A document can be in JPEG, PNG, PDF, or TIFF format. With PDF and TIFF format files, you can process multipage documents. For information about how Amazon Textract represents documents as Block objects, see Text Detection and Document Analysis Response Objects.

The following is an acceptable input document example.


                Image of a white piece of paper with a header Employment Application. The
                    next line says Application Information, the next Full Name: Jane Doe, the next
                    Phone Number: 555-0100, the next Home Address: 123 Any Street, AnyTown USA, the
                    next Mailing Address: same as above. Underneath is a table titled Previous
                    Employment History. It has five columns and four rows. The column titles are
                    Start Date, End Date, Employer Name, Position Held, and Reason for leaving. The
                    next row lists 1/15/2009, 6/30/2011, Any Company, Assistant baker, and
                    relocated. The next 7/1/2011, 8/10/2013, Example Corp. Baker, better opp. The
                    next 8/15/2013, Present, AnyCompany, head baker, and N/A, current.

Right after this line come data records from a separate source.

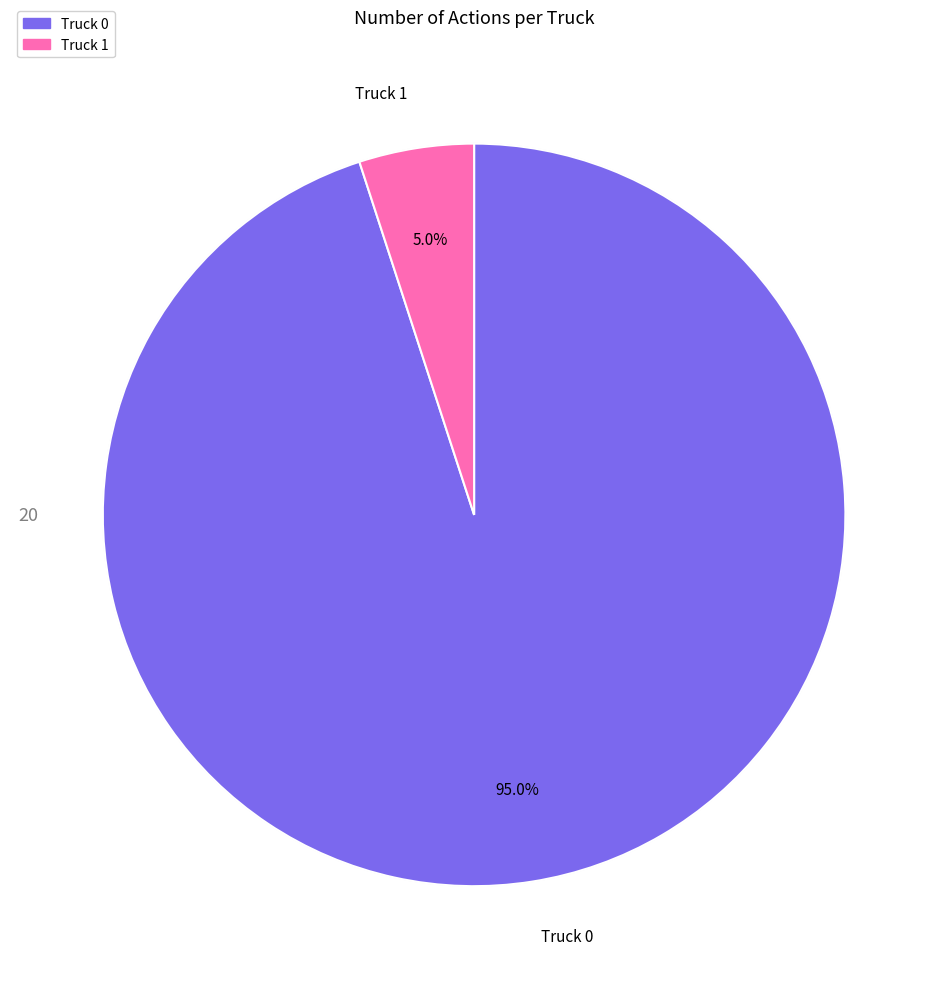

What is the total percentage of Truck 1 and Truck 0?

100.0%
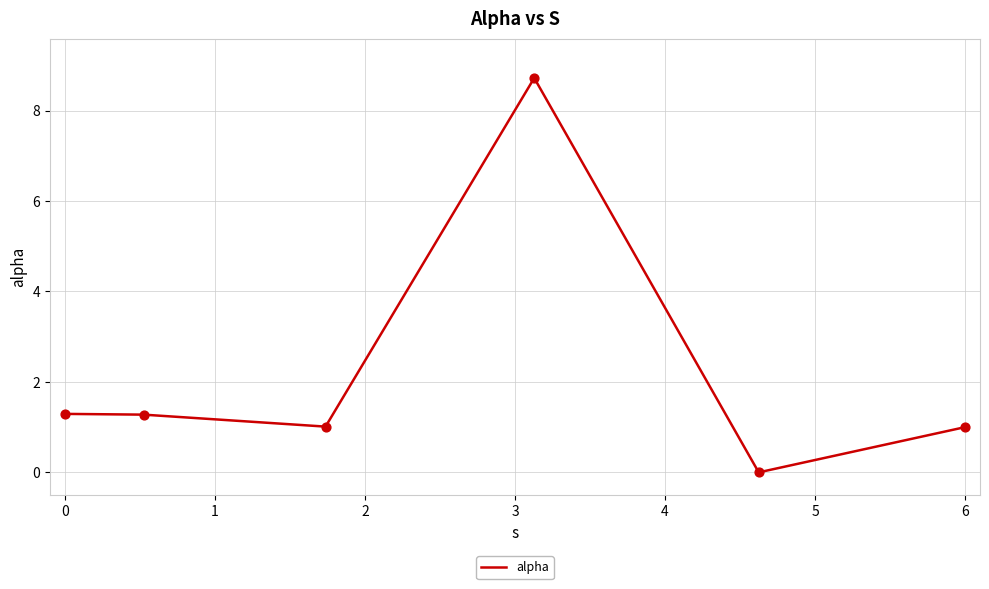

What is the maximum value shown in the chart?

8.7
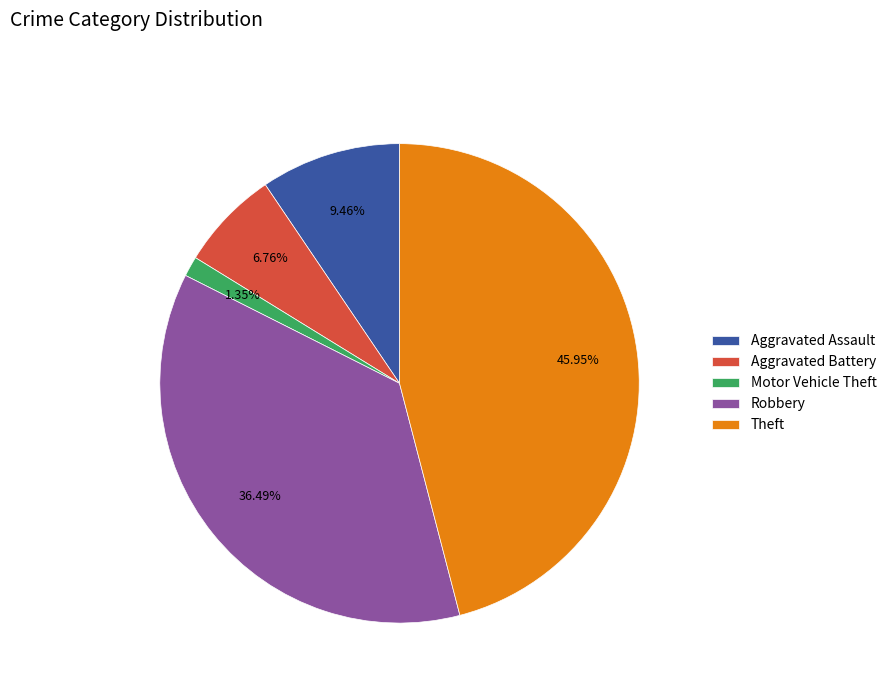

To the nearest percent, what is the combined percentage of Aggravated Battery and Aggravated Assault?

16%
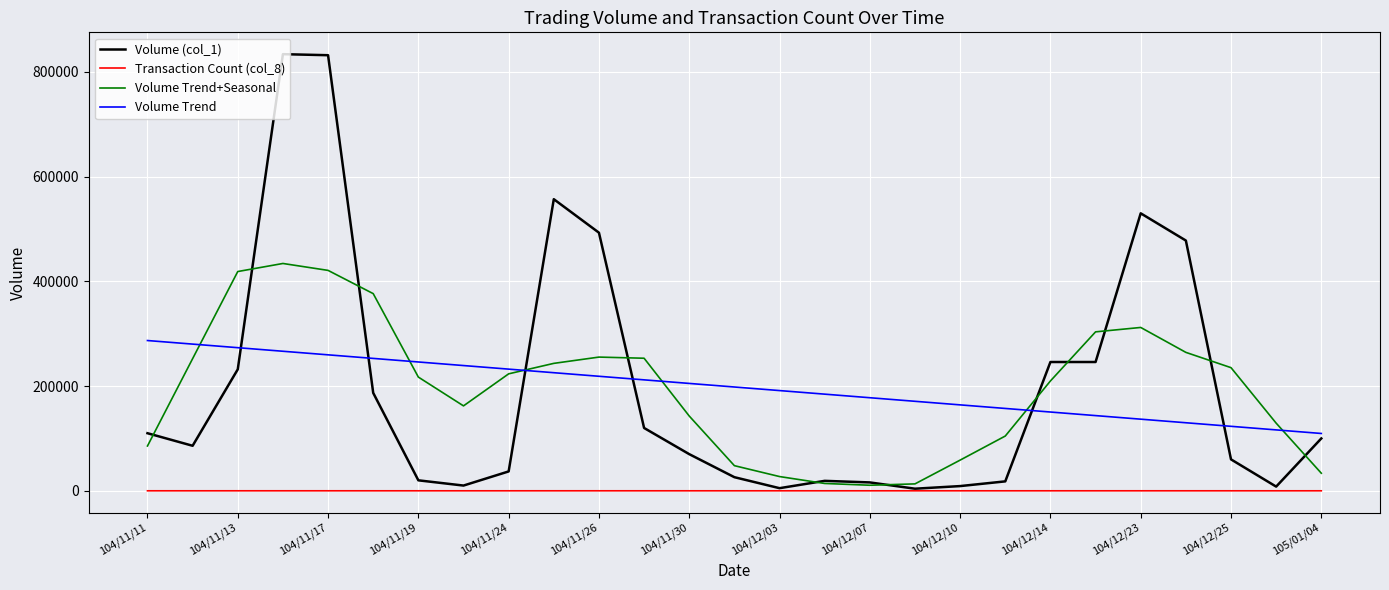

True or false: Volume Trend and Transaction Count (col_8) intersect in this chart.

False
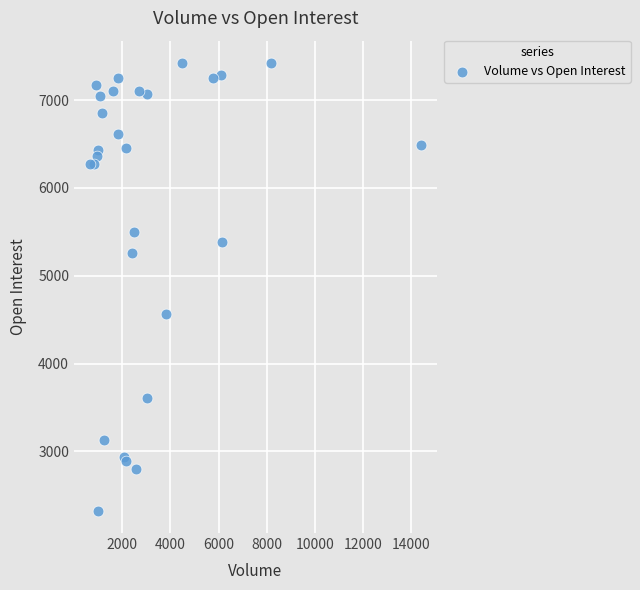

What Y value in the scatter plot is closest to 4873?

4562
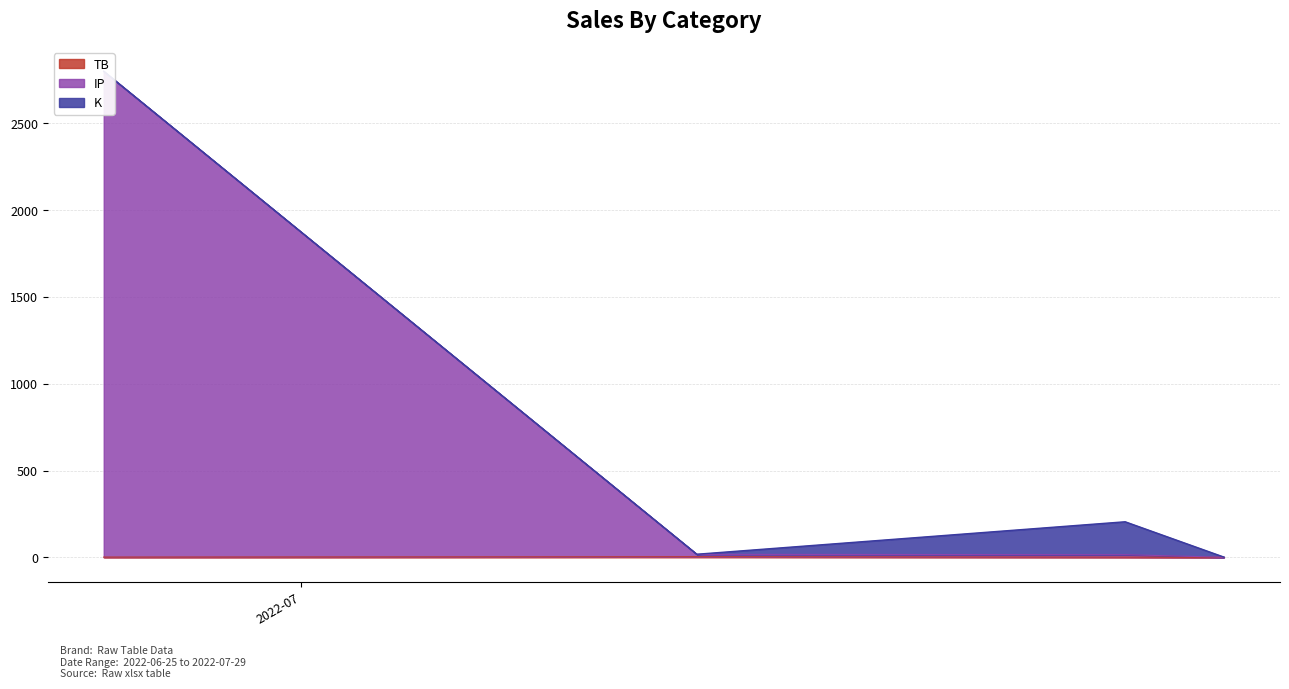

Which category has the highest value in the IP series?

2022-06-25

For information about document limits, see Quotas in Amazon Textract.

For Amazon Textract synchronous operations, you can use input documents that are stored in an Amazon S3 bucket, or you can pass base64-encoded image bytes. For more information, see Calling Amazon Textract Synchronous Operations. For asynchronous operations, you need to supply input documents in an Amazon S3 bucket. For more information, see Calling Amazon Textract Asynchronous Operations.